In [15], propose a trust model based on guarantor and reputation for SIoT environments. Every object has a reputation rating associated with it, which is stored in the object itself and which can only be updated by a reputation server. Agents are built into the objects to update the reputation. Objects are associated with their owners. If the owner buys a new object and associates it with oneself then that objects baseline reputation will be the same as other SIoT objects owned by the same person. The nodes use credits to get services. If a node provides the correct service then he is paid some credits as commission. If he acts maliciously then it has to give some credits to the other nodes as forfeit payment. The commission and forfeit rates act as guarantees for an objects behavior. This approach ensure scalability because information about objects are stroked in a distributed way. However, it consider only social relationship between human and attribute the same trust value for all objects owned by the same person. Limitation of storage and computing capacity of objects as well as energy consumption are not taken into account.

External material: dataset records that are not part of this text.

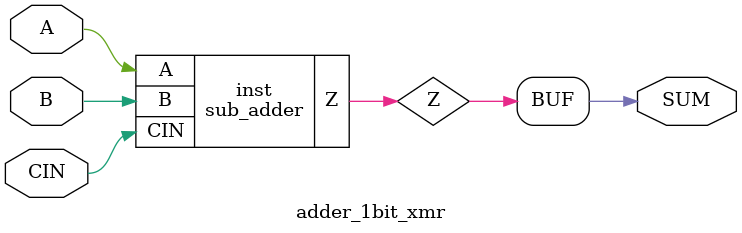
<source format=v>


module sub_adder
(
  input A,
  input B,
  input CIN,
  output Z
);

  assign Z = A ^ B ^ CIN;

endmodule



module adder_1bit_xmr
(
  input A,
  input B,
  input CIN,
  output SUM
);

  wire Z;

  sub_adder
  inst
  (
    .A(A),
    .B(B),
    .CIN(CIN),
    .Z(Z)
  );

  assign SUM = Z;

endmodule


</source>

5.2 Discussion and Comparison

In the previous subsection, we review the majority of work in the area of trust management on SIoT environments. We also highlight their limits. In this section, we provide a classification of those related work based on specific criteria. In Table 1, We compare them based on the involved SIoT network structure. In Table 2, we classify them based on adopted trust properties. In Table 3, we compare their resiliency face to the different kinds of trust related attacks. In Table 4, we compare them based on their willingness to respond to the specific SIoT constraints. And finally, in Table 5, we classify them according to Trust-Model dimensions.

Table 2. Classification of existing works based trust properties
Table 3. Classification of existing works based resiliency face to trust related attacks
Table 4. Classification of existing works based on considered SIoT constraints
Table 5. Classification of existing works based on trust model dimensions

This comparison allow us to state that there is many progress in the area of Trust Management in SIoT systems. However, the majority of related works simply apply the trust protocols used in traditional social networks. These protocols prove their efficiency face to trust related attacks. But, they don’t take into account, the novel structure and the novel constraints related to SIoT. Scalability is partially ensured and power efficiency is practically ignored. The majority of related works consider either human to human social relationship or object to object social relationship. However both of them are implied in this environments. A trust management protocol which is specifically designed for SIoT systems is still required.

6 Conclusion

In this survey, we pointed out the importance of trust management in SIOT. We first expose an overview about the SIOT paradigm, its evolutions and its network structure. Second, we address the trust notion and its related concepts. We demonstrate its role in SIOT environments and present its main properties.

Third, we present the main trust related attacks cited in literature. Fourth, we expose a classification of SIOT trust models based on specific criteria. Then, we provide a literature review of trust models in Social Internet of Things. Finally, we discuss unsolved issues.